EDF prévoit d’investir plus de 40 milliards d’euros de 2006 à 2010, dont plus de la moitié en France : avis d'expert
Tag(s) : politique énergétiqueMagazine alternatives n° 16, 4e trimestre 2007 Rubrique : Dossier
Pierre Gadonneix
Président-Directeur Général d’EDF depuis 2004, il a auparavant été PDG de Gaz de France de 1996 à 2004, groupe qu’il avait rejoint neuf ans plus tôt, en 1987. Pierre Gadonneix est docteur en économie d’entreprise de la Business School de l’université d’Harvard, ancien élève de l’École polytechnique, diplômé de l’École nationale supérieure du pétrole et des moteurs, et licencié ès sciences économiques.
Alternatives : Y a-t-il, selon vous, une nouvelle donne énergétique ?
Pierre Gadonneix : Elle est énergétique et environnementale. La population mondiale va bondir de 6 milliards d’individus aujourd’hui à 9 milliards en 2050, tirée en particulier par la croissance des pays en développement qui regroupent déjà plus des trois quarts de la population mondiale en consommant 40 % de l’énergie primaire. Deux milliards d’êtres humains n’ont pas encore accès à une forme d’énergie ! Cette augmentation des besoins, dans un contexte où les ressources pétrolières se raréfient, rend nécessaire de renouveler les installations anciennes et, surtout, d’en construire de nouvelles en intégrant les exigences liées au réchauffement climatique. Concilier sécurité d’approvisionnement et réduction des gaz à effet de serre est un enjeu majeur pour l’avenir de la planète.
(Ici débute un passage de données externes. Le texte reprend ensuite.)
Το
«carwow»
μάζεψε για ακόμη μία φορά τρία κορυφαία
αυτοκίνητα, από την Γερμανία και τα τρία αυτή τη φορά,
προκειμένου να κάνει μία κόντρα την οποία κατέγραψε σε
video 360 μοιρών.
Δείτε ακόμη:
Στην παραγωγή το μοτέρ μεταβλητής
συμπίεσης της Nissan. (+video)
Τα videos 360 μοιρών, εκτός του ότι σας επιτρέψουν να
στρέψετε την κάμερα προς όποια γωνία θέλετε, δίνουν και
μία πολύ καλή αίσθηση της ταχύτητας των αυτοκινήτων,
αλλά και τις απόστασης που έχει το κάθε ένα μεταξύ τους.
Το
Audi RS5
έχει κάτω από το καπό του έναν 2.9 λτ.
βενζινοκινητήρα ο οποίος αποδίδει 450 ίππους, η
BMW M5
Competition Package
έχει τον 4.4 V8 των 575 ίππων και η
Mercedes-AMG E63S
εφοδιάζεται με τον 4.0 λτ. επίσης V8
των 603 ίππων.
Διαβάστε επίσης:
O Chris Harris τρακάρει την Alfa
Quelles initiatives faut-il prendre ?
P. Gadonneix : À l’évidence, il faut mieux utiliser l’énergie et d’abord en consommer moins. C’est d’ailleurs un axe majeur de développement de nouveaux services pour nos clients. Nous devons également veiller à poursuivre la voie de la diversification énergétique. Toutes les options doivent rester ouvertes en fonction des ressources exploitables localement, et aucune source d’énergie ne doit être ni « idolâtrée » ni « diabolisée ». Compte tenu des investissements massifs à réaliser – 1 000 milliards d’euros en Europe – dans les trente ans à venir, les énergéticiens ont besoin de visibilité sur le long terme, d’un cadre réglementaire stable, en particulier dans le nucléaire ou l’hydraulique, où la durée de vie d’un ouvrage, de la construction au démantèlement, est de l’ordre du siècle. Il faut également un dispositif véritablement incitatif au développement de modes de production peu ou pas émetteurs de CO2. Les démarches engagées par de nombreux pays pour permettre la relance du nucléaire sont à ce titre constructives.
Quels sont les moyens mobilisés par EDF ?
P. Gadonneix : Sur la période 2006-2010, EDF prévoit d’investir plus de 40 milliards d’euros, dont plus de la moitié en France. Notre parc de production est équilibré, compétitif et vertueux, puisque 95 % de l’électricité produite en France n’émet pas de CO2. Mais nous n’avions pas investi en installations nouvelles depuis plus de dix ans. D’ici à 2012, c’est plus de 6 000 MW que nous allons mettre en service sur le territoire. Dans ce cadre, la réalisation de l’EPR à Flamanville avec AREVA est bien sûr un investissement majeur pour préparer le renouvellement de notre parc nucléaire. Par ailleurs, nous relançons la production thermique, particulièrement adaptée pour répondre aux pics de consommation. Premier producteur d’énergies renouvelables européen, nous allons aussi accroître notre présence dans le solaire, l’éolien et la géothermie. Enfin, nous allons investir dans les réseaux de transport et de distribution. La relance des investissements est donc un axe majeur pour nous. À l’international, notre stratégie de recentrage en Europe est achevée avec notre désengagement d’Amérique latine et notre montée au capital d’Edison en Italie. Nous souhaitons aujourd’hui renforcer notre leadership en Europe, sécuriser nos approvisionnements en gaz naturel, promouvoir les énergies renouvelables et, bien sûr, apporter notre référence d’exploitant nucléaire à des pays comme les États-Unis, mais aussi en Chine et en Afrique du Sud où EDF a noué une coopération ancienne, et au Royaume-Uni.